= Emanuele Piloti =

Venetian merchant

Emanuele Piloti ( 1397–1441) was a Venetian merchant who spent over two decades in Egypt and wrote a treatise on the recovery of the Holy Land.

==Life==
Piloti's life is known almost exclusively from his treatise. He was born to a Venetian family on Crete in 1370–1371. The exact place of his birth is uncertain, but his later writings evince some familiarity with the area around Palaikastro. His family appears to have been of the merchant class. His nickname was Mannoli.

Piloti became a merchant around the age of twenty-five. He dealt mainly in amber, saffron, wine and cloth (silk, velvet and gold). He visited Alexandria, Patras, Thessaloniki, Famagusta and Venice. He visited Damascus before its sack by Timur in 1400 and afterwards, both before and after it was rebuilt. He lived in Mamluk Egypt for twenty-two years, although not necessarily continuously. He was first there in 1396–1397. In that year, he saw in Cairo some 200 French and Italian prisoners from the Battle of Nicopolis who had converted to Islam and were being given to the Sultan Barquq by a Turkish emir.

In 1409–1410, the Sultan Nasir al-Din Faraj sent Piloti and another envoy to Giacomo Crispo, Duke of the Archipelago, to negotiate the release of 150 Muslim merchants who had been captured by Pedro de Larraondo near Antalya. The negotiated ransom of the prisoners through Venetian mediation is confirmed by other sources, although Piloti is not named. Afterwards, Piloti had a personal audience with the sultan, although he could not speak Arabic sufficiently well at the time.

Piloti left Egypt in 1420, perhaps dissatisfied with the Egyptian tariff regime. He seems to have settled in Florence. He may have returned to Egypt in 1426, after the Mamluk campaign against Cyprus, but this is not certain. He met Pope Eugene IV once between 1431 and 1434. He had a high opinion of the pope, but a poor opinion of the papal court. He received a payment from the Apostolic Camera on 5 January 1438. The date and place of his death are unknown.

==Works==
Piloti wrote a strategic treatise on the recovery of the Holy Land. His was one of the last such treatises, written at a time when the focus of crusading had already shifted towards the Ottoman threat in the Balkans. He began the work, which he labels a tractatus, in 1420 and completed it in 1438, before learning of Sultan Barsbay's death on 7 June that year. He completed it while living in Italy. He dedicated the work to Pope Eugene IV. He wrote the original in Latin or perhaps in his native Venetian, later translating it into Latin. In 1441, he made a French translation from the Latin version. Only a single manuscript copy of the French version is preserved, now MS 15701 in the Bibliothèque royale de Belgique. This manuscript had once been owned by Duke Philip the Good.

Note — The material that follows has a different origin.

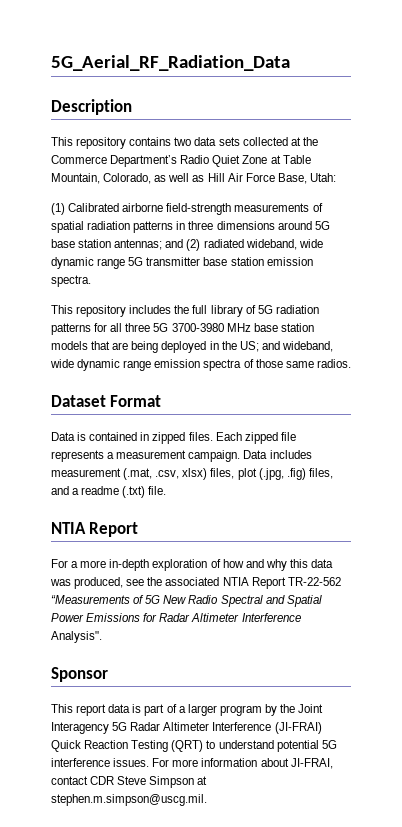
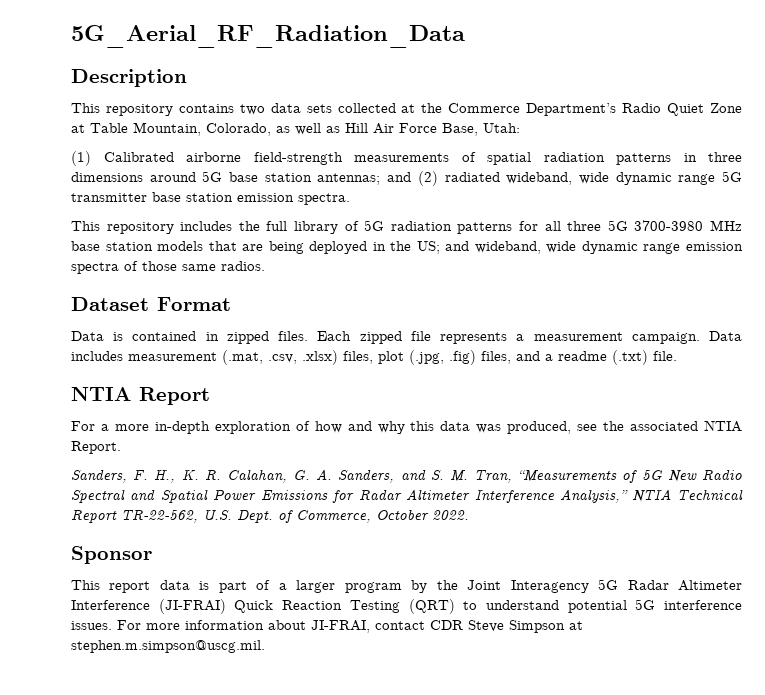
[182,468,208,480] xlsx) -> [302,350,338,365] .xlsx)
[251,577,341,589] Report TR-22-562 -> [71,441,121,454] [71,469,513,483] Report. // Sanders, F. H., K. R. Calahan, G. A. Sanders, and S. M. Tran,
[51,631,102,643] Analysis". -> [560,489,743,503] [71,510,469,523] Analysis,” NTIA Technical Report TR-22-562, U.S. Dept. of Commerce, October 2022.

The Latin title of the treatise is De modo, progressu, ordine ac diligenti providentia habendis in passagio Christianorum pro conquesta Terrae Sanctae ('On the manner, progress, order and diligent preparation to be kept in the passage of the Christians for the conquest of the Holy Land'). He proposed a crusade against Egypt to take Alexandria and Cairo preparatory to conquering the Holy Land. He provides detailed descriptions of those cities and of Egyptian trade. He estimates the number of mounted Mamluk troops in Egypt at 7,000–8,000. A fleet of 120 ships under Venetian control could take Alexandria (which was suffering from population decline) and enforce an embargo on trade with Syria. He predicted the fall of Constantinople to the Turks, which took place in 1453, but his strategy focused entirely on Egypt and Syria under the Mamluks.

Piloti reports that he engaged in religious discussions with Muslims and once reported a Muslim who blasphemed Jesus to the authorities. He displays firsthand knowledge of Muslim belief and practice, but his view of Islam was conventionally Western. He describes the faith as "bestial" (hedonistic) and forced on the people at swordpoint. Much of the good Piloti has to say about the Islamic world is designed to shame Christendom into more effectively resisting it.

De modo is chronologically imprecise, indicating that Piloti wrote mostly from memory. He did use Marino Sanudo Torsello's Liber secretorum fidelium crucis, copies of which he saw in Venice. In its wealth of detail based on personal observation, De modo bears some resemblance to the contemporary works of Ghillebert de Lannoy and Bertrandon de la Broquière. Its overview of the Egyptian economy is of great value to the historian and Piloti's economic knowledge compares with Francesco Balducci Pegolotti's Pratica della mercatura.

In the modern edition by Pierre-Herman Dopp, De modo runs to 240 pages.